Lo studio è interessato quindi al bilanciamento fra monumentalità e ordinarietà del manufatto architettonico, al suo carattere di necessarietà e alla sua valenza collettiva. Lapierre ambisce a definire “l’architettura della condizione ordinaria” (versus quella iconica), elevando la dimensione popolare attraverso la sofisticatezza della cultura ‘alta’. Fa ciò operando attraverso “un’economia dei mezzi”, principio essenziale che ha dato il nome alla mostra, parte di “The Poetics of Reason”, la Triennale di Lisbona del 2019, di cui è stato capo curatore.
Il centro per la fotografia Le Point du Jour a Cherbourg, in Francia, (2008) è una metafora dell’arte a cui è dedicato. Collocato in un contesto urbano generico, l’edificio è rivestito da Paxalumin, un materiale argenteo utilizzato come membrana impermeabilizzante. Astratto e grezzo, lucido ma non specchiante, l’esterno decontestualizza la struttura nel rimando ai sali d’argento – alle origini della fotografia – offrendo al contempo lo spazio interno alla dimensione pubblica.
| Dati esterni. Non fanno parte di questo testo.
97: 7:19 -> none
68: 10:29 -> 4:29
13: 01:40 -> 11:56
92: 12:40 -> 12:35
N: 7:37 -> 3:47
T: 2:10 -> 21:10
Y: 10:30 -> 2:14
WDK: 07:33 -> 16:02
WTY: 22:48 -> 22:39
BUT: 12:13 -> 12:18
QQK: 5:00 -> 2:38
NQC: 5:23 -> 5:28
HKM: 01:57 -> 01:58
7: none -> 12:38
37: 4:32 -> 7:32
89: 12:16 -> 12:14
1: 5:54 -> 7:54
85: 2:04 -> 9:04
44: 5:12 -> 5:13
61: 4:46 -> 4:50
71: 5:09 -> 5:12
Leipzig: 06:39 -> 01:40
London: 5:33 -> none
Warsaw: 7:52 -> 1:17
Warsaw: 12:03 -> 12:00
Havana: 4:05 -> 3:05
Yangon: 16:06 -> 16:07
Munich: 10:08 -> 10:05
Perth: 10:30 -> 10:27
Tale dimensione è enfatizzata nella residenza per studenti Chris Marker a Parigi (2017), che comprende al piano terra un parcheggio e un’officina per otto linee di autobus. La difficile coesistenza delle due componenti del programma giustifica la distribuzione dello spazio collettivo a tutti i livelli, lungo la diagonale che attraversa la facciata. Determinante nel conferire una dimensione domestica a un edificio di grande scala (100 x 20 x 31 m) è l’ottimizzazione delle proporzioni dei singoli alloggi. In pianta, questi sono raccordati a coppie da una linea zigzagante, replicata in prospetto negli elementi di cemento in situ, ovvero gli spioventi marcapiano e i sostegni verticali. Tale sagoma triangolare è ricavata dal lavoro sulla regolamentazione antincendio: un’elevazione dell’ordinario a scelta formale ed espressiva.